Exercise directions =>
Give the lines again, unchanged, starting with the line containing "Cost: 0.13003" and ending with the last line of the data below.
Given information: Begin
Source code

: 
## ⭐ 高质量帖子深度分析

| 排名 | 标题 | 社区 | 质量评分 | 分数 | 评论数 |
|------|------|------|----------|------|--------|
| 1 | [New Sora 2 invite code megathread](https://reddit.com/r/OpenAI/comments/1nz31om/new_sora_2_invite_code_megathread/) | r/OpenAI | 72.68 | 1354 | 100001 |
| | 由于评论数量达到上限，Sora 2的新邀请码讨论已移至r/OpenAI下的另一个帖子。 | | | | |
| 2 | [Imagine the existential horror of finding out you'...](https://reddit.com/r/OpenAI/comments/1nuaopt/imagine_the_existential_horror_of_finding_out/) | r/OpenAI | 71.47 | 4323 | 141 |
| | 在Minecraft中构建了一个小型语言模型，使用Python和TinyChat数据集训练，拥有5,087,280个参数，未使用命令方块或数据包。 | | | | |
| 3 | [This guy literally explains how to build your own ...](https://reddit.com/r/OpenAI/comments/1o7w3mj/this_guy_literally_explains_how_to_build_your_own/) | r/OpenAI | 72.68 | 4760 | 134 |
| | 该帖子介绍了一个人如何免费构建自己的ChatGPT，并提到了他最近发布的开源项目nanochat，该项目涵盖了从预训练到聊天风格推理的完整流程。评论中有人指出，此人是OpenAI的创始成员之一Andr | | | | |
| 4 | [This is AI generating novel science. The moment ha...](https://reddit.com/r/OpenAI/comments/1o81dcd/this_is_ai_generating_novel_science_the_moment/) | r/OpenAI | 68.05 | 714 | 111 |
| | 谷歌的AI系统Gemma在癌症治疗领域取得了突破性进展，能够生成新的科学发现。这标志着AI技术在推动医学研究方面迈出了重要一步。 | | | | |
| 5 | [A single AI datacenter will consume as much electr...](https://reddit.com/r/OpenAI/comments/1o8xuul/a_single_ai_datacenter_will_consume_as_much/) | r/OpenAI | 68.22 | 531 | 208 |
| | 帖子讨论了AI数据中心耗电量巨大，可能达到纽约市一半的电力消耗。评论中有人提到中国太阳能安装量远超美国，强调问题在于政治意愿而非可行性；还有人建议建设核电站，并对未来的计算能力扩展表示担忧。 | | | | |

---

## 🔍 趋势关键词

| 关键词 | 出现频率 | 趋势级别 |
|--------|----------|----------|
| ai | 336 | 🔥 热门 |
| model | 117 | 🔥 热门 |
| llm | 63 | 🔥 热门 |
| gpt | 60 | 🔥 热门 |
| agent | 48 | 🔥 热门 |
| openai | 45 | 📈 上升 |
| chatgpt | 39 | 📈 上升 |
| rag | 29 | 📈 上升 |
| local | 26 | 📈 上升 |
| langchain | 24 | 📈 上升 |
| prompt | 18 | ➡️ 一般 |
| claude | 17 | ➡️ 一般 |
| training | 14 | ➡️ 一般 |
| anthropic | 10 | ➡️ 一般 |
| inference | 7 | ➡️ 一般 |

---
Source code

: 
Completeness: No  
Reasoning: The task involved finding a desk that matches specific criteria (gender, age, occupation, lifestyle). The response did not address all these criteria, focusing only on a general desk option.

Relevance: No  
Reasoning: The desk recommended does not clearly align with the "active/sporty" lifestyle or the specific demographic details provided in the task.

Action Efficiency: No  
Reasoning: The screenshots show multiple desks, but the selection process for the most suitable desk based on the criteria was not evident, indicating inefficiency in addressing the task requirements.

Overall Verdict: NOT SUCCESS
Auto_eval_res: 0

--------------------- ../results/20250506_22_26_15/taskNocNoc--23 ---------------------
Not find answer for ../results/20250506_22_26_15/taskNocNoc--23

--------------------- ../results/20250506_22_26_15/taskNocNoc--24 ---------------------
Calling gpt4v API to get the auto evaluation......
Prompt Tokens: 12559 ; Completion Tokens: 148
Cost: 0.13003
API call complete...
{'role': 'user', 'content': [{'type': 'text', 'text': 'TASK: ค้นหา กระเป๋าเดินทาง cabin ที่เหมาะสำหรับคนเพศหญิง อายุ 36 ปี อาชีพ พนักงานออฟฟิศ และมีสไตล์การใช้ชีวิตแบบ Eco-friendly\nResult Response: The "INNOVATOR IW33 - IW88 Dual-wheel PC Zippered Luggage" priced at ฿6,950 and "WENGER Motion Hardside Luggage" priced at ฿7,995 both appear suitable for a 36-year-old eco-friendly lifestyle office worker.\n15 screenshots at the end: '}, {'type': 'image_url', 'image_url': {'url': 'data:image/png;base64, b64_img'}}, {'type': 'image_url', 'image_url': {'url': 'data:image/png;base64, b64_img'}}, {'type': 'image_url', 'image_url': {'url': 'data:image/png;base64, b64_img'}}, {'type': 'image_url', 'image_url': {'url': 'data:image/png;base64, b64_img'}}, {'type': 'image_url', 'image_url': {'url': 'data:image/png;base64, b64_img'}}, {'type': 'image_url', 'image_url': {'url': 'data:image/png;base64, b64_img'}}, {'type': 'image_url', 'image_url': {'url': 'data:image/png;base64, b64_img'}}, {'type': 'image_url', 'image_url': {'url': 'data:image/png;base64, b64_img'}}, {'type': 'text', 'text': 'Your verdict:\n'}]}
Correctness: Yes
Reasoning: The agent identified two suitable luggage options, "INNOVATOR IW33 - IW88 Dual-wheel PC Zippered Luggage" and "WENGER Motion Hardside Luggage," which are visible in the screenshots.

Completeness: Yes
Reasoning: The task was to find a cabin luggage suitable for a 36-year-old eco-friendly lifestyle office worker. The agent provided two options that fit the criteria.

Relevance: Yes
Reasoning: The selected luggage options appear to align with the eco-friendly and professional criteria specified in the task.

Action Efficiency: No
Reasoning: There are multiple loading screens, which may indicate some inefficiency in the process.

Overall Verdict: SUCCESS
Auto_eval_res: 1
Given information: End
Finished task =>
Cost: 0.13003
API call complete...
{'role': 'user', 'content': [{'type': 'text', 'text': 'TASK: ค้นหา กระเป๋าเดินทาง cabin ที่เหมาะสำหรับคนเพศหญิง อายุ 36 ปี อาชีพ พนักงานออฟฟิศ และมีสไตล์การใช้ชีวิตแบบ Eco-friendly\nResult Response: The "INNOVATOR IW33 - IW88 Dual-wheel PC Zippered Luggage" priced at ฿6,950 and "WENGER Motion Hardside Luggage" priced at ฿7,995 both appear suitable for a 36-year-old eco-friendly lifestyle office worker.\n15 screenshots at the end: '}, {'type': 'image_url', 'image_url': {'url': 'data:image/png;base64, b64_img'}}, {'type': 'image_url', 'image_url': {'url': 'data:image/png;base64, b64_img'}}, {'type': 'image_url', 'image_url': {'url': 'data:image/png;base64, b64_img'}}, {'type': 'image_url', 'image_url': {'url': 'data:image/png;base64, b64_img'}}, {'type': 'image_url', 'image_url': {'url': 'data:image/png;base64, b64_img'}}, {'type': 'image_url', 'image_url': {'url': 'data:image/png;base64, b64_img'}}, {'type': 'image_url', 'image_url': {'url': 'data:image/png;base64, b64_img'}}, {'type': 'image_url', 'image_url': {'url': 'data:image/png;base64, b64_img'}}, {'type': 'text', 'text': 'Your verdict:\n'}]}
Correctness: Yes
Reasoning: The agent identified two suitable luggage options, "INNOVATOR IW33 - IW88 Dual-wheel PC Zippered Luggage" and "WENGER Motion Hardside Luggage," which are visible in the screenshots.

Completeness: Yes
Reasoning: The task was to find a cabin luggage suitable for a 36-year-old eco-friendly lifestyle office worker. The agent provided two options that fit the criteria.

Relevance: Yes
Reasoning: The selected luggage options appear to align with the eco-friendly and professional criteria specified in the task.

Action Efficiency: No
Reasoning: There are multiple loading screens, which may indicate some inefficiency in the process.

Overall Verdict: SUCCESS
Auto_eval_res: 1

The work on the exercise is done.